The first results from the Stardust spacecraft, which grabbed samples from the comet 81P/Wild 2 while flying by, show that the chemistry of the comet's dust particles is largely organic. Though amino acids can form from predecessors in comet dust and liquid water, the mass spectrometer aboard the craft found no evidence of amino acids in the grains [Science, 304, 1774 (2004)]. Cometary scientist Jochen Kissel at the Max Planck Institute for Aeronomy in Katlenburg-Lindau, Germany, and colleagues also report that the chemical composition of Wild 2 is similar to that of the famous Halley's comet, even though Halley's is much older. Wild 2's dust particles don't contain much hydrogen or oxygen, presumably because those elements take the form of water vapor. However, the grains are nitrogen rich, likely containing nitriles and polymerization products of hydrocyanic acid. The researchers also found spectral evidence for organic sulfur.
Understanding the entire process of gene expression requires knowing what happens to messenger RNA following transcription.

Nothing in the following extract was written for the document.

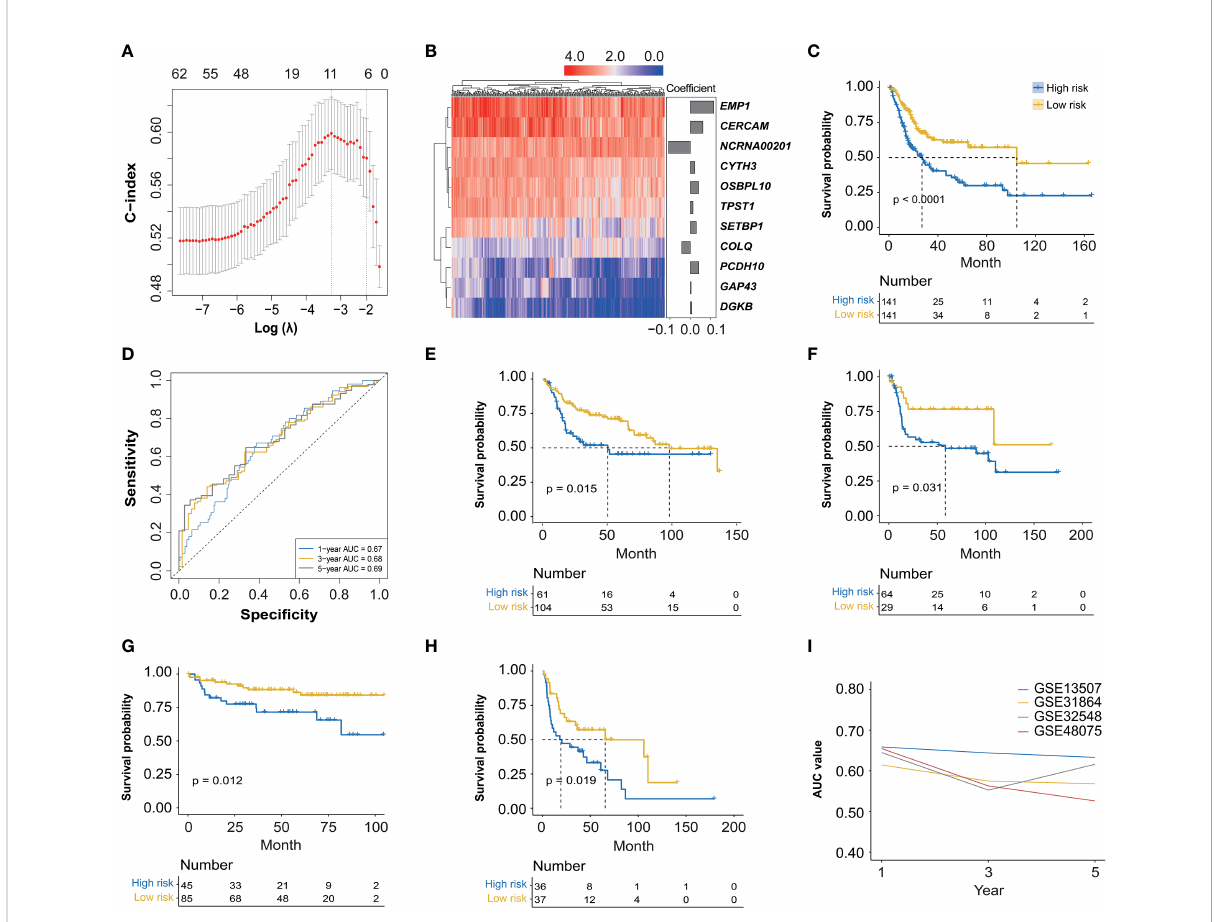
FIGURE 3 The construction and validation of a novel FGFR3 alteration-related gene (FARG) signature. (A) A total of 11 FARGs were involved in the prognostic signature by the least absolute shrinkage and selection operator (LASSO) Cox regression analysis. (B) The heatmap of these 11 FARGs ’ expression among BC patients and their coef fi cients were exhibited. (C) The Kaplan – Meier curve analysis for high- and low-risk BC patients, which were divided by the median value of the FARG score. (D) The receiver operating characteristic (ROC) curve analysis for evaluation of the novel constructed FARG signature. (E – H) The FARG signature was further validated in four independent cohorts: GSE13507 (E) , GSE31684 (F) , GSE32548 (G) , and GSE48075 (H) . (I) The area under ROC curve (AUC) values at 1-, 3-, and 5-year OS further veri fi ed the good performance of the FARG signature in prognosis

A team led by postdoc Yaron Shav-Tal and Robert H. Singer, professor of anatomy and structural biology at Albert Einstein College of Medicine, New York City, uses fluorescence imaging to track the movements of individual mRNA-protein complexes (mRNPs) tagged with yellow fluorescent protein [Science, 304, 1797 (2004)]. The researchers track the movements by taking sequential images of living cells with a low concentration of labeled mRNPs. They find that the mRNPs move through the nucleus following a simple diffusion model. The diffusion coefficient for the mRNPs is linearly related to temperature, arguing against an energy-driven mechanism. Although the transport is not energy driven, the diffusion is affected by cellular metabolism. "We find that the nuclear environment is highly [dependent] on energy and that depletion of energy sources results in a certain 'restructuring' of nuclear architecture," Shav-Tal says. "This structural change impedes the movements of mRNPs through the nucleoplasmic space."
The L-proline-catalyzed reaction shown exhibits rate acceleration and amplification of product enantiomeric excess with time, according to a recent study. Donna G. Blackmond, a chemistry professor at Imperial College, London, and coworkers base this conclusion on continuous monitoring of reaction progress by reaction calorimetry [Angew. Chem. Int. Ed., 43, 3317 (2004)]. If their conclusion is confirmed, the reaction offers a model for the evolution of homochirality from simple organic molecules. Previous models for the genesis of homochirality involve organometallic reagents, including the frequently cited organozinc system of Kenso Soai at the Tokyo University of Science. Soai says the possibility that l-proline "participates in the evolution of homochirality" is "very interesting."
Until someone builds nano-alligator clips, scientists have to think of creative ways to wire nanostructures onto electrical circuitry. Connecting structures that are less than 100 nm long can be particularly tricky. To create contact points for CdSe semiconductor quantum rods and tetrapods, chemists at Hebrew University of Jerusalem devised a simple method for growing gold tips onto the tiny structures [Science, 304, 1787 (2004)]. The team, led by chemistry professor Uri Banin, reports that the gold tips provide natural anchor points for creating functional circuitry with DNA and for directed self-assembly with dithiols. Banin's group grows the gold-tipped structures with a simple solution-based method. By varying reagent concentrations, they can control the size of the gold tips. Remarkably, the gold grows selectively at the nanostructures' tips. The researchers speculate that this selectivity arises from an increased surface energy at the quantum rod and tetrapod tips. To demonstrate how the gold facilitates self-assembly, the team added hexane dithiol to a solution of the quantum rods. The thiol ligands bind strongly to the gold tips, linking the rods end-to-end into a chain.